24 July 2016

DARPA releases details on spectrum challenge

July 20, 2016 

The Defense Advanced Research Projects Agency has released information concerning its innovative challenge to help alleviate the electromagnetic spectrum.

The Spectrum Collaboration Challenge, announced in March with an eye toward ensuring military and civilian wireless devices will have unfettered access to the increasingly crowded and finite electromagnetic spectrum, will involve three year-long phases that begin in 2017. Teams that make it past the two preliminary events will mark the culmination of a championship event in 2019. A grand prize of $2 million is up for grabs for the team with the best software-defined radio solution that collaborates most effectively with a diversity of simultaneously operating radios in a manner that optimizes spectrum usage for the entire communicating ensemble, DARPA said in a release. Second place will walk away with $1 million and third $750,000.

The spectrum is finite, and many have been concerned that with the increasing amount of devices being introduced both in the military and civilian space, there will not be enough room for the government to perform essential tasks, such as national security, that rely on the EMS. “What I worry about right now is that the private demand for spectrum is going to exceed our ability to keep pace. We could, if we’re not careful, put some national systems at risk,” DoD CIO Terry Halvorsen told Congress in March.

“We want to radically accelerate the development of machine-learning technologies and strategies that will allow on-the-fly sharing of spectrum at machine timescales,” said Paul Tilghman, program manager for SC2.

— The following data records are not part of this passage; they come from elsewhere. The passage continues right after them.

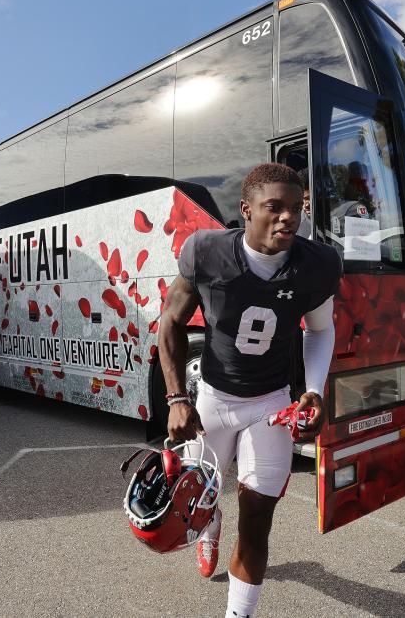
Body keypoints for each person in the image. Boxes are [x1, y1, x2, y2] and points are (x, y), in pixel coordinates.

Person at [159, 163, 342, 618]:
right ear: (246, 211)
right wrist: (177, 398)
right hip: (215, 400)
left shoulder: (316, 263)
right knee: (198, 500)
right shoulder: (206, 251)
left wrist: (314, 390)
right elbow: (171, 322)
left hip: (270, 403)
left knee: (257, 521)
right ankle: (209, 525)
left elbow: (321, 331)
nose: (287, 218)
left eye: (295, 208)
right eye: (273, 208)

DARPA released a pair of broad agency announcements on the FedBizOpps contracting website July 19 that outline program participation and information. The first notes two tracks participants can enter; participants in the proposal track will enter into a funded contract with DARPA while the open track will welcome a wide range of participants such as commercial companies, startups, universities, or even hackers, most of which have not partnered with DARPA previously. Teams in the open track must pass entrance hurdles demonstrating skills in software-defined radio and artificial intelligence techniques to secure a spot in the challenge. DARPA noted that participants in each track will be treated identically.

The second notice provides details on architectural needs for the completion that include scoring methodology, scenario development testing competitors’ collaborative strategies and tactics.

“I am very excited about agile spectral use in the future and ways we can start to think about the technologies that will help shift not just the military sector but maybe on someday the commercial sector to be much more efficient users of spectrum,” Stephen Welby, assistant secretary of defense for research and engineering, told Congress in April.

Welby also expressed his excitement for DARPA’s effort in this space referencing the challenge. “I am enormously excited about the initiatives that DARPA has started here in the last two weeks to set up prizes associated with very novel use of the spectrum … to think about new ways that we can architect our commercial and military systems to be really efficient users locally, regionally and globally to make the most use of the spectrum we have.”

Spectrum operations have become so critical for DoD that leadership has considered making it the 6th operational domain of warfare along with air, land, sea, space, and most recently, cyber. Breaking Defense reported late last year that Halvorsen’s office will be “’the Departmental lead for these efforts’ to explore a wide range of policy options for the electromagnetic spectrum, ‘to include the potential recognition of the EMS as a domain.’”

Noting that the spectrum must be auctioned off and shared with civilian partners, Maj Gen Sandra Finan, deputy CIO, C4 and information infrastructure, capabilities, at the Pentagon, echoed the sentiments of many that the department must be adaptive in its spectrum use. She also seconded Halvorsen that EMS should be an operational domain.

“I think that spectrum operations are so important that we ought to look at declaring the Electromagnetic Spectrum a domain because we are going to be operating offensively and defensively across that domain,” she said at the AFCEA Defensive Cyber Operations Symposium in Washington in April. “So I think that’s one of the most important things that we can see in the future.”

DARPA said it has also posted a special notice with details on competitor information as well as proposers days in August to answer questions of potential participants.